◆ Exercise brief
Can you give this data again with each "businesses" changed to "firms", everything else untouched and the pictures left out?

◆ Collected data
"""
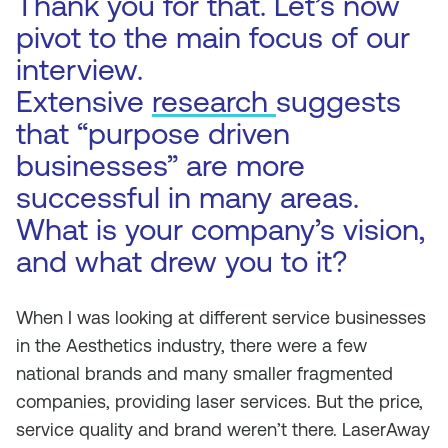
Thank you for that. Let’s now
pivot to the main focus of our
interview.
Extensive
research
suggests
that “purpose driven
businesses” are more
successful in many areas.
What is your company’s vision,
and what drew you to it?
When I was looking at different service businesses
in the Aesthetics industry, there were a few
national brands and many smaller fragmented
companies, providing laser services. But the price,
service quality and brand weren’t there. LaserAway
"""
◆ Solved exercise
Thank you for that. Let’s now
pivot to the main focus of our
interview.
Extensive
research
suggests
that “purpose driven
firms” are more
successful in many areas.
What is your company’s vision,
and what drew you to it?
When I was looking at different service firms
in the Aesthetics industry, there were a few
national brands and many smaller fragmented
companies, providing laser services. But the price,
service quality and brand weren’t there. LaserAway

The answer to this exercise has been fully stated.